Mike Bloomberg refused to directly apologize for his 2015 comments defending stop and frisk while stumping in Tennessee Wednesday.
“I don’t think those words reflect how I led the most diverse city in the nation. I [previously] apologized for the practice and the pain that it caused,” he said Wednesday when questioned by reporters after an event in Chattanooga.
“It was five years ago. And, you know, it’s just not the way that I think, and it doesn’t reflect what I do every day.”
During the 2015 Aspen Institute speech, Bloomberg said, “Ninety-five percent of murders, murderers and murder victims fit one M.O. You can just take a description, Xerox it, and pass it out to all the cops.”
“They are male, minorities, 16 to 25. That’s true in New York, that’s true in virtually every city (inaudible).”
Bloomberg — who apologized for stop-and-frisk last year, shortly before becoming a Democratic candidate for president — also said that “one of the unintended consequences is people say, ‘Oh my God, you are arresting kids for marijuana that are all minorities.’”
“Yes, that’s true. Why? Because we put all the cops in minority neighborhoods. Why do we do it? Because that’s where all the crime is,” he said at the time.
The billionaire media mogul tried to justify the NYPD’s use of stop-and-frisk — which was ruled unconstitutional by a federal judge — by claiming, “You’ve got to get the guns out of the hands of people that are getting killed.”
“And the way you get the guns out of the kids’ hands is to throw them up against the wall and frisk them … And then they start … ‘Oh, I don’t want to get caught,’ so they don’t bring the gun. They still have a gun, but they leave it at home.”
The controversy over the release of the audio of Bloomberg’s Aspen remarks was the elephant in the room when the former three-term billionaire New York City mayor was introduced to speak by Dr. Elenora Woods, president of the city’s NAACP chapter. She defended Bloomberg as a fighter for economic an social justice.
“Look, I know what racism looks like. I know what it looks like, and that’s not Mike Bloomberg,” Woods said.
She also also said she’s “sick and tired” of Trump’s unfair attacks.
Bloomberg, during his speech, did not mention stop and frisk but vowed he won’t be bullied by Trump and touted his support of gun control.

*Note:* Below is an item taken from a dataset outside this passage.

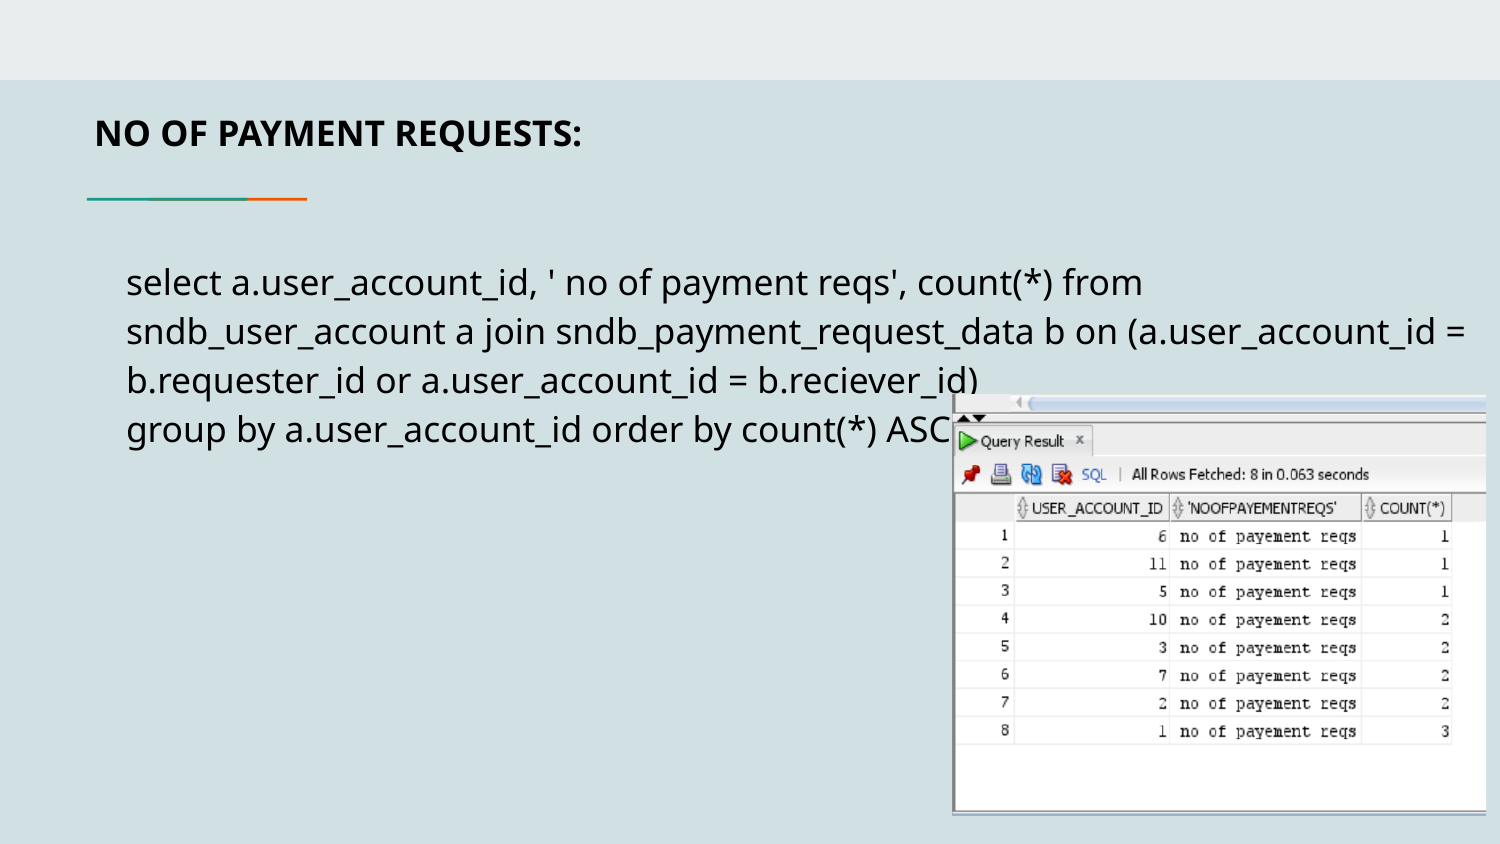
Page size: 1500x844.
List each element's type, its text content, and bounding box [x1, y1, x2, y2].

Meanwhile the Bloomberg campaign sought to limit the damage wrought by the resurfacing of the Aspen audio by announcing the endorsements of three member of the Congressional Black Caucus, including Rep. Gregory Meeks, who is also chairman of the Queens Democratic Party.
Bloomberg was attacked for the Aspen remarks Tuesday by fellow billionaire and Democratic rival Tom Steyer as well as Nina Turner, a top surrogate for candidate Bernie Sanders, who said he should drop out of the race.